■ ЧТО НУЖНО СДЕЛАТЬ
- a) Какие отношения, согласно ответу Вирочаны даса в исходном фрагменте, родные и близкие люди воспринимают и ценят?
- b) Переведите на английский язык предложение из ответа Вирочаны даса в исходном фрагменте: «Прошу простить меня за то, что сильно задержал с ответом.»

■ ИСХОДНЫЙ ФРАГМЕНТ
= = = = =

Буду очень благодарна на ответ!

----------


## Вирочана дас

ХАРЕ КРИШНА Матаджи. Извините, сразу не ответил Вам. Отвечу в ближайшие дни.

----------


## Вирочана дас

ХАРЕ КРИШНА, Матаджи. Прошу простить меня за то, что сильно задержал с ответом.  

Ваш вопрос очень важный, спасибо Вам. Понимаю, что Вам сейчас не легко. Сочувствую Вам и постараюсь Вам помочь.

Итак, начало Вашей истории существует еще раньше, чем Ваше увлеченность бхакти – йогой. Вы пишите, что и раньше  в детстве Вы были   “.. немножко в сторонке и отличались …”  Другими словами, дорогая, Вы и раньше не очень – то общались с окружающими, а интерес к Сознанию Кришны еще больше усилил сложность в отношениях. Например: вот вы пишите –  “ …..обычно я отвечаю, что, например, не поступила так как они думали, потому что это противоречит моей философии…..” Вы знаете, если родственникам отвечать так, то они, близкие Вам, однозначно не смогут понять, откуда в отношениях между вами появилась какая – то философия? 

Что я хочу здесь сказать Вам?  То, что родные и близкие нам люди всегда воспринимают и ценят ТОЛЬКО открытые, человеческие и доброжелательные отношения, а Ваши убеждения и ценности, связанные с философией или религией для них здесь не важны. Они ожидают просто родственных, душевных отношений. Более того, Вы – девушка, которая по самой своей природе, как обычно, может быть склонна к простым формам отношений с родственниками и, соответственно, Ваши объяснения, связанные с философией или религией, ОБЯЗАТЕЛЬНО  будут всех напрягать и разочаровывать. Отсюда и термин  “сектант”- человек, имеющий некие внутренние принципы и убеждения, но совершенно не способный применить их для здоровых, полноценных отношений с родными людьми.

= = = = =

■ Сохранённые записи данных

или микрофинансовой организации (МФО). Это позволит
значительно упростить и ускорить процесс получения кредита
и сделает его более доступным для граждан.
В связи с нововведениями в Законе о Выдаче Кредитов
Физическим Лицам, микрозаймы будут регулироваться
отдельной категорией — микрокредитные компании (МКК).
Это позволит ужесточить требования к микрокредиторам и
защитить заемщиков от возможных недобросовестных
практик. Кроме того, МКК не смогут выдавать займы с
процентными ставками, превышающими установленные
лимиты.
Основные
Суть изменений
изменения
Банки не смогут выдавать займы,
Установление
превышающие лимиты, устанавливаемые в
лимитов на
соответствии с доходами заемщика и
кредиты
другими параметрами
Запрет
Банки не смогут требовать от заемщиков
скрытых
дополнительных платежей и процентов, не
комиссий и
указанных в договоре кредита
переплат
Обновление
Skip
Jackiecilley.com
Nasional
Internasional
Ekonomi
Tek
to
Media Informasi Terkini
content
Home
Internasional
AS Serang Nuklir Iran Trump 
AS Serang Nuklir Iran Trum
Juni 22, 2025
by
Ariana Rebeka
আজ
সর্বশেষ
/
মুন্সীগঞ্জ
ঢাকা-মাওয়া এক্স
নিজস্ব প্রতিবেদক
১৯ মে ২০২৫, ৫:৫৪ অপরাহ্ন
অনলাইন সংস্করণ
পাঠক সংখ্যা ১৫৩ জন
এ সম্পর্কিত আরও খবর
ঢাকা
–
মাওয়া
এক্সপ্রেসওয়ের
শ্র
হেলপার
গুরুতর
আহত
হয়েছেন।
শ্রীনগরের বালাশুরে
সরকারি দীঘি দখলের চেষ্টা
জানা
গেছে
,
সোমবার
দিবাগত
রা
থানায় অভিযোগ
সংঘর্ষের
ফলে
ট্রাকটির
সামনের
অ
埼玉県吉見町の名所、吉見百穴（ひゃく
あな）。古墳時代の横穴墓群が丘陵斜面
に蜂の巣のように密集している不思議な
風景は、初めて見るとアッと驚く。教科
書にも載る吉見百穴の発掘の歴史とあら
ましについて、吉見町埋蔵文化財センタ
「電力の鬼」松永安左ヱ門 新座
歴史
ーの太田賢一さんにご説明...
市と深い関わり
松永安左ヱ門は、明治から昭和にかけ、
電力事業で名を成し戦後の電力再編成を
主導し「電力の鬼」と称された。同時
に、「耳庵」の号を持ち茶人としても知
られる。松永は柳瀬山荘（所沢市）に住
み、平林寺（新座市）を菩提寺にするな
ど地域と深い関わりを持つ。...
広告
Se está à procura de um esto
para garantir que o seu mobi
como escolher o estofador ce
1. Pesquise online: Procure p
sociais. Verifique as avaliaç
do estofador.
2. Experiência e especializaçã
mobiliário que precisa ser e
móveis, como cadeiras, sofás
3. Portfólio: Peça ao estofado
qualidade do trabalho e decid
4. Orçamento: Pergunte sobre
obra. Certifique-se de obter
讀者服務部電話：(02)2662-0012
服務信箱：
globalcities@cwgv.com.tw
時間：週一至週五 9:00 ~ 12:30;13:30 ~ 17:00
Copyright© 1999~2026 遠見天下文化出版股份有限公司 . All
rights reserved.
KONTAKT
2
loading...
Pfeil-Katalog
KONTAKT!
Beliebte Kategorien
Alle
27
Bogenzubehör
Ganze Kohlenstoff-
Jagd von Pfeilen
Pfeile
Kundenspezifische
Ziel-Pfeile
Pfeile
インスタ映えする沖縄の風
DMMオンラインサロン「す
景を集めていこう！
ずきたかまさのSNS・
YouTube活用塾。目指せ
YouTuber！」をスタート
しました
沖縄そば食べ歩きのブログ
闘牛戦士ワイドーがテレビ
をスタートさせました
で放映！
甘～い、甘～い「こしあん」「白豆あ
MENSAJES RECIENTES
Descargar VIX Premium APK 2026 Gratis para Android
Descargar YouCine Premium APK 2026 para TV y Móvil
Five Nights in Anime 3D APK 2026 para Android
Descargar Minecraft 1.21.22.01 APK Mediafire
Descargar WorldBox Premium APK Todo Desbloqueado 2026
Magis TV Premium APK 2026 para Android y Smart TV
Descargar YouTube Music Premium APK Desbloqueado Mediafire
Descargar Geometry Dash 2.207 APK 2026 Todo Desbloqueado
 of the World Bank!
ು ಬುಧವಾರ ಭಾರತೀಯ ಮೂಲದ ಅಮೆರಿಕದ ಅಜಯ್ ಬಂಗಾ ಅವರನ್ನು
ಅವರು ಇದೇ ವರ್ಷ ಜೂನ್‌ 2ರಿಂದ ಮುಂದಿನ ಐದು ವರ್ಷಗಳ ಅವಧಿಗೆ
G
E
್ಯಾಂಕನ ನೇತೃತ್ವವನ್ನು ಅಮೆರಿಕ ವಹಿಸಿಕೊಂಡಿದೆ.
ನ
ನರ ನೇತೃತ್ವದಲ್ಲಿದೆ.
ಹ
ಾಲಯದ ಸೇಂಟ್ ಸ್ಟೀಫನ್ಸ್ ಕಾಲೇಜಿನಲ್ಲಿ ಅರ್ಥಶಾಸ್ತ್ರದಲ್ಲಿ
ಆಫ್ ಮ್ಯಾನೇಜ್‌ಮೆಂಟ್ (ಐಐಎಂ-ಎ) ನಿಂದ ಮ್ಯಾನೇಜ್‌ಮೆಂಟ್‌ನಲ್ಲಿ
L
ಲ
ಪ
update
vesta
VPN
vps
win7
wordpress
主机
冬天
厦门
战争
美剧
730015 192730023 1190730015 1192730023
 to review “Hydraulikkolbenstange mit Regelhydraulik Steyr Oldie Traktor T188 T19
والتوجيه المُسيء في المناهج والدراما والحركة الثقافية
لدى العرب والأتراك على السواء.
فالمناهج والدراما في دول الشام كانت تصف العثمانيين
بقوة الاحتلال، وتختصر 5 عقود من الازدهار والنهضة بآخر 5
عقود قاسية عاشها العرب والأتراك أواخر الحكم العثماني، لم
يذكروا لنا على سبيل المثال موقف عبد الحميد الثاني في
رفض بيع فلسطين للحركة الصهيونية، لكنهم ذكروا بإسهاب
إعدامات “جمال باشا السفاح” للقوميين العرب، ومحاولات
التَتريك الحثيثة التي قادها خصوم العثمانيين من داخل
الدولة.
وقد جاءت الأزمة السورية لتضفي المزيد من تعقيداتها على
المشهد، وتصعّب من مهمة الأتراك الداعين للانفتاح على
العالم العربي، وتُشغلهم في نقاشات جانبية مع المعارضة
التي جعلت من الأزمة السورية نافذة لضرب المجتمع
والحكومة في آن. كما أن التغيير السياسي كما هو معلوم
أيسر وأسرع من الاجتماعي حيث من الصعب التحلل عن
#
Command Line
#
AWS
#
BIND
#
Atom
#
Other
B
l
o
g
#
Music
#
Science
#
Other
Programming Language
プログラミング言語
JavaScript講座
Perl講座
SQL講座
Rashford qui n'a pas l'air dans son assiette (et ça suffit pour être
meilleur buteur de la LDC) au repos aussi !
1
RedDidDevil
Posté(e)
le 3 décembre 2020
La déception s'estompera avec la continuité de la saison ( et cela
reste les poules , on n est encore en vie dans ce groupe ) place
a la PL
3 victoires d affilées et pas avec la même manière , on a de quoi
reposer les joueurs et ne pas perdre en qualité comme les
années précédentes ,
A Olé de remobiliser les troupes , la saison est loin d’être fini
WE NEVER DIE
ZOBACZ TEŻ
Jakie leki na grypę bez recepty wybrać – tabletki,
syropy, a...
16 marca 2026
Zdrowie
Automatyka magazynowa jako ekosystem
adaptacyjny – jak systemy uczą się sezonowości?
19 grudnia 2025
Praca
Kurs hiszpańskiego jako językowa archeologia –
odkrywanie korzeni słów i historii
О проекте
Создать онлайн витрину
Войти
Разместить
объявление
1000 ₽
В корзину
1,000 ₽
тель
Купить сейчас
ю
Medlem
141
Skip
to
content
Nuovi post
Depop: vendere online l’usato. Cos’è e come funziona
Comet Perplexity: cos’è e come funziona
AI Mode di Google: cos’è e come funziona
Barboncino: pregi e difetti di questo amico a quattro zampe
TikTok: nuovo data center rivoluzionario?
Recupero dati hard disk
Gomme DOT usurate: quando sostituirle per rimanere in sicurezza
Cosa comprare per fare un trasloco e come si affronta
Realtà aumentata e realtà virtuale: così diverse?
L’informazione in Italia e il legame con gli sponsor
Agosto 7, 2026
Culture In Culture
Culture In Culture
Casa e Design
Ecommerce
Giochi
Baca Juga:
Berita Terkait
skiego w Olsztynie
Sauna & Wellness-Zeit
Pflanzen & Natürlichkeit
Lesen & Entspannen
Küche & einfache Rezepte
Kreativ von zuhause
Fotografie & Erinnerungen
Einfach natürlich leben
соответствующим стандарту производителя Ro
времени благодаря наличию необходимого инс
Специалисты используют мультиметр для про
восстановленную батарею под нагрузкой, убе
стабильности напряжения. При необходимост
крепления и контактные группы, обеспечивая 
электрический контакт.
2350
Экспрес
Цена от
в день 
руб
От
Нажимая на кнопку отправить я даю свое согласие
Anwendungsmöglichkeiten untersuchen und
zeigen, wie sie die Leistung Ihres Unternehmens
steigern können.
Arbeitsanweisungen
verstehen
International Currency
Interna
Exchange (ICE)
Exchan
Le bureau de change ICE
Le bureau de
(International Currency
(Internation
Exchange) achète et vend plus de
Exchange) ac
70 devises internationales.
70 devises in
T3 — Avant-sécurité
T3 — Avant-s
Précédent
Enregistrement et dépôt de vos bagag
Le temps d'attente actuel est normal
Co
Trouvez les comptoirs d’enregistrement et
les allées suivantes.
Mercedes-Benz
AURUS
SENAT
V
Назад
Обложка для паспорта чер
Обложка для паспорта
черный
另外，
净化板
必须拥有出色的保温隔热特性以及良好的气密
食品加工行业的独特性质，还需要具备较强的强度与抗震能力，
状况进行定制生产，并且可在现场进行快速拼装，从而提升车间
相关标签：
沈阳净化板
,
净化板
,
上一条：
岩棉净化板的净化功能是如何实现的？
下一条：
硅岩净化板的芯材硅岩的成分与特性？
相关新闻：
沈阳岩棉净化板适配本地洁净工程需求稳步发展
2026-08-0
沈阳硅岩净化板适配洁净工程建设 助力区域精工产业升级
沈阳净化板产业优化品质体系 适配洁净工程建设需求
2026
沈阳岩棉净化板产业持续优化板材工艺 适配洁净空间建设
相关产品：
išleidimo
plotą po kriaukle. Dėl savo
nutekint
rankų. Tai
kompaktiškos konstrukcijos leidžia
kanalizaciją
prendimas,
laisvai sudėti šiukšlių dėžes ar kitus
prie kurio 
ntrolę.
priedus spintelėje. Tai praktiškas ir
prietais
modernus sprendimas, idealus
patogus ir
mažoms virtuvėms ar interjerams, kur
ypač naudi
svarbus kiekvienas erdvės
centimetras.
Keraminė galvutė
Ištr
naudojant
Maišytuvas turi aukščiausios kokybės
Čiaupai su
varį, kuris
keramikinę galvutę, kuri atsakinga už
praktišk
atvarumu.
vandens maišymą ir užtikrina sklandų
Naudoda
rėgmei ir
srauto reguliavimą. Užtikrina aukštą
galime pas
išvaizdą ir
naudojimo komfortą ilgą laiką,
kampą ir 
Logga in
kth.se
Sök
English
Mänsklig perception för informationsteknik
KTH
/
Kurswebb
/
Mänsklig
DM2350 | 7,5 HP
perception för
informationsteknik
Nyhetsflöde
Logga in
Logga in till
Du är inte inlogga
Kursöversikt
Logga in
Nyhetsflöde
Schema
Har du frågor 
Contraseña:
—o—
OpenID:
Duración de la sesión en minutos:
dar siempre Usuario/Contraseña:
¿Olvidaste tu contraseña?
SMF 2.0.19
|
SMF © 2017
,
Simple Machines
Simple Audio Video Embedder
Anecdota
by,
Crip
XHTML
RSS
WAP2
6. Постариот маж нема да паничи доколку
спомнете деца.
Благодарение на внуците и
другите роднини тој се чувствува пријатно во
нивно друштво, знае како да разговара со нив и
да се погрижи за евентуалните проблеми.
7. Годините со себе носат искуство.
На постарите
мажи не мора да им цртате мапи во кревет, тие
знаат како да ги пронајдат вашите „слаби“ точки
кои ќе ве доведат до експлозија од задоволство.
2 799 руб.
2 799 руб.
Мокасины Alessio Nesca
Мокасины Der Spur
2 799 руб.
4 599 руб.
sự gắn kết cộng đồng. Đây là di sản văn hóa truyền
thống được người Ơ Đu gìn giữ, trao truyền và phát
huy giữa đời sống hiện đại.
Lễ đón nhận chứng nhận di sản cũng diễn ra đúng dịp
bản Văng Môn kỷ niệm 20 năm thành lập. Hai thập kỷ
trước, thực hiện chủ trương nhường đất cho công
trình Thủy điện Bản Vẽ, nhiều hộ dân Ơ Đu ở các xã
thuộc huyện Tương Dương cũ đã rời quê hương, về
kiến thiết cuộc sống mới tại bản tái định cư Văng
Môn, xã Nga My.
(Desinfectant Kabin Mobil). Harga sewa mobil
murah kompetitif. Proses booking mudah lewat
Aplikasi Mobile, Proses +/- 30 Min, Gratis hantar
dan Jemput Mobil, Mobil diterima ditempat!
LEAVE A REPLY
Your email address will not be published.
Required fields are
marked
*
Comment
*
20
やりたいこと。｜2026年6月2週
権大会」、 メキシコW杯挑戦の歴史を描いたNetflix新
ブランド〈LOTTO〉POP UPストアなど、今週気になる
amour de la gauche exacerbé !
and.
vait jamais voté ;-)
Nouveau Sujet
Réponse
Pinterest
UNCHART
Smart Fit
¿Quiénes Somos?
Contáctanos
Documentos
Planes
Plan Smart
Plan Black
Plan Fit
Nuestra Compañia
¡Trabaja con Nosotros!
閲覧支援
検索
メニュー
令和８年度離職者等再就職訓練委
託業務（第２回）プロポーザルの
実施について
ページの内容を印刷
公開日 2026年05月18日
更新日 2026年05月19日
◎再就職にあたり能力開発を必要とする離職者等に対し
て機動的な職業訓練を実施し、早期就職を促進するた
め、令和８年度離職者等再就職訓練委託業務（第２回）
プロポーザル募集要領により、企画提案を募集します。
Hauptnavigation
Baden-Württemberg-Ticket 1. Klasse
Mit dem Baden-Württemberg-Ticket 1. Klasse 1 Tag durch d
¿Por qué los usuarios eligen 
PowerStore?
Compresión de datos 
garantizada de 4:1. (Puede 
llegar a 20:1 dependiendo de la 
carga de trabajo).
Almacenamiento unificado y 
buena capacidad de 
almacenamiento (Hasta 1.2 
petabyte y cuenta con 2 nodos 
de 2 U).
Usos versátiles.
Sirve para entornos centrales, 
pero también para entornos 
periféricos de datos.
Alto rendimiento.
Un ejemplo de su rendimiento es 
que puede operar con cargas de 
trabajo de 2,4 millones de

= = = = =

■ ОТВЕТЫ ПО ЗАДАНИЯМ
- a) Только открытые, человеческие и доброжелательные отношения.

- b) Please forgive me for taking so long to reply.